Profitant de l’embellie sur les marchés financiers, les revenus du pôle BFI ont progressé à chaque trimestre de 2012 par rapport à 2011. La hausse atteint 42,6% au quatrième trimestre (à 2,59 milliards d’euros) et 13% sur l’année (à 11,7 milliards). La forte chute des revenus d’intérêts (-47% à 619 millions), liée au niveau des taux, est largement compensée par les hausses des revenus de trading (+39% à 7,3 milliards) et des commissions (+8% à 3,26 milliards).
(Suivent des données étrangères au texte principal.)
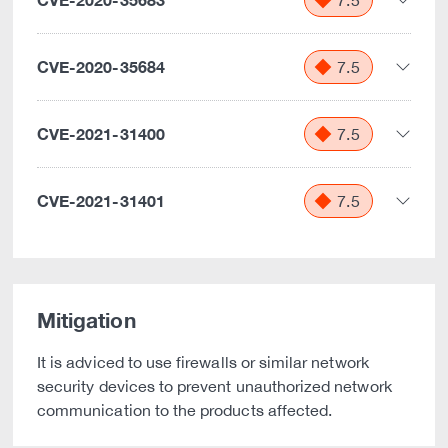
7.5
CVE-2020-35684
7.5
CVE-2021-31400
7.5
CVE-2021-31401
7.5
Mitigation
It is adviced to use firewalls or similar network
security devices to prevent unauthorized network
communication to the products affected.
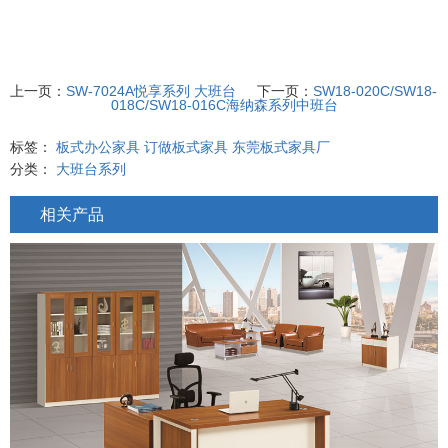
上一页：
SW-7024A悦享系列 大班台
下一页：
SW18-020C/SW18-
018C/SW18-016C海纳森系列中班台
标签：
板式办公家具
订做板式家具
东莞板式家具厂
分类：
大班台系列
相关产品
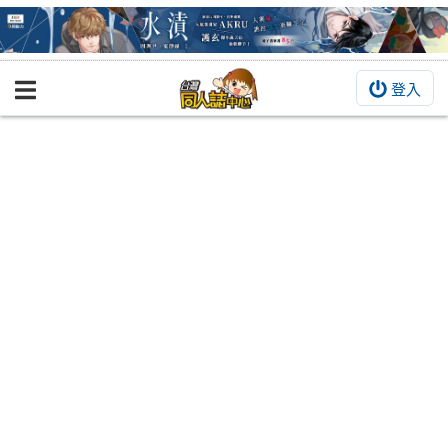
登入
BOOKY書集倉庫
同人作品
同人誌
同人周邊
同人數位作品
活動&消息
同人誌活動
最新消息
同人相關店家
宣傳&交流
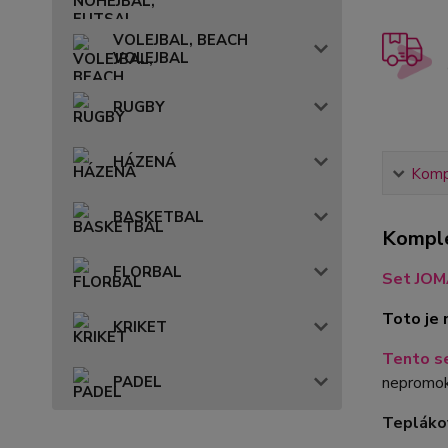
VOLEJBAL, BEACH
VOLEJBAL
RUGBY
HÁZENÁ
Kompl
BASKETBAL
Komple
FLORBAL
Set JOM
Toto je
KRIKET
Tento se
nepromok
PADEL
Tepláko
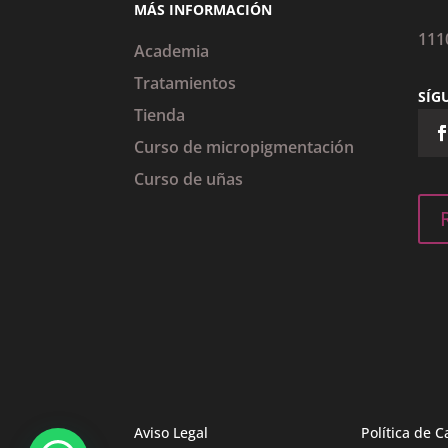
MÁS INFORMACIÓN
111
Academia
Tratamientos
SÍG
Tienda
Curso de micropigmentación
Curso de uñas
Aviso Legal
Política de C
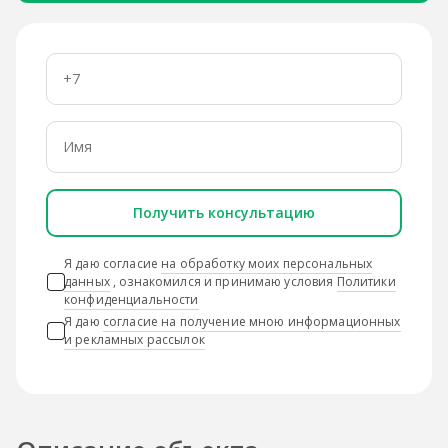
Получить консультацию
Я даю согласие
на обработку моих персональных
данных
, ознакомился и принимаю условия
Политики
конфиденциальности
Я даю
согласие на получение мною информационных
и рекламных рассылок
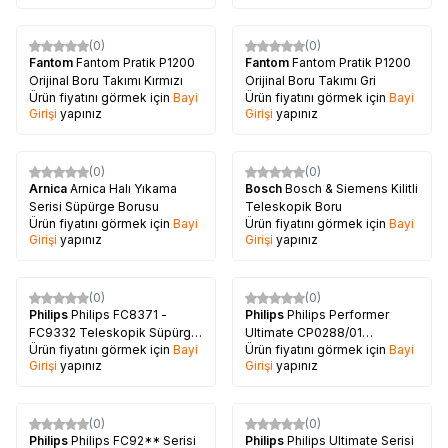
(0)
(0)
Fantom
Fantom Pratik P1200
Fantom
Fantom Pratik P1200
Orijinal Boru Takımı Kırmızı
Orijinal Boru Takımı Gri
Ürün fiyatını görmek için
Bayi
Ürün fiyatını görmek için
Bayi
Girişi
yapınız
Girişi
yapınız
(0)
(0)
Arnica
Arnica Halı Yıkama
Bosch
Bosch & Siemens Kilitli
Serisi Süpürge Borusu
Teleskopik Boru
Ürün fiyatını görmek için
Bayi
Ürün fiyatını görmek için
Bayi
Girişi
yapınız
Girişi
yapınız
(0)
(0)
Philips
Philips FC8371 -
Philips
Philips Performer
FC9332 Teleskopik Süpürge
Ultimate CP0288/01
Ürün fiyatını görmek için
Bayi
Ürün fiyatını görmek için
Bayi
Borusu
Teleskopik Boru
Girişi
yapınız
Girişi
yapınız
(0)
(0)
Philips
Philips FC92** Serisi
Philips
Philips Ultimate Serisi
Les chiffres activité par activité confirment l’effet positif du redressement des marchés, en particulier en fin d’année. Les revenus générés sur les marchés de taux, change et matières premières (FICC, fixed income, currency, commodities) ont augmenté de moitié au quatrième trimestre (à 1,46 milliard de livres), tandis que ceux des marchés d’actions ont bondi de 59% (à 484 millions). La banque d’investissement à proprement parler (conseil en fusions-acquisitions, introductions en Bourse, etc.) progresse aussi notablement (+24% à 626 millions), après une année 2011 globalement terne.
En définitive, couplé à une maîtrise des coûts (qui reculent de 1%), Barclays est parvenu à dégager 4,06 milliards de livres de bénéfices avant impôt en 2011, un montant de 37% supérieur au bénéfice 2011.
Dans la banque de détail au Royaume-Uni, les comptes ont été affectés par d’importants éléments exceptionnels, conséquence des multiples litiges et scandales qui ont affecté Barclays au cours de l’année.
En particulier, la banque a passé 1,18 milliard de livres de provisions en prévision du règlement du litige sur l’assurance-emprunteur. Une ligne qui contribue à faire plonger le résultat avant impôt de 71% (à 292 millions), alors qu’il aurait sans cela progressé de 4% (à 1,47 milliard), avec un produit net bancaire (PNB) stagnant (à 4,15 milliards).
La banque de détail en Europe continentale, qui concentre l’autre partie des réductions de postes (1.900), continue de souffrir en 2012. Ses pertes atteignent 239 millions de livres, alors que son PNB recule de 39%, à 587 millions. En 2011, une dépréciation de survaleurs avait creusé son déficit de 427 millions, à 661 millions.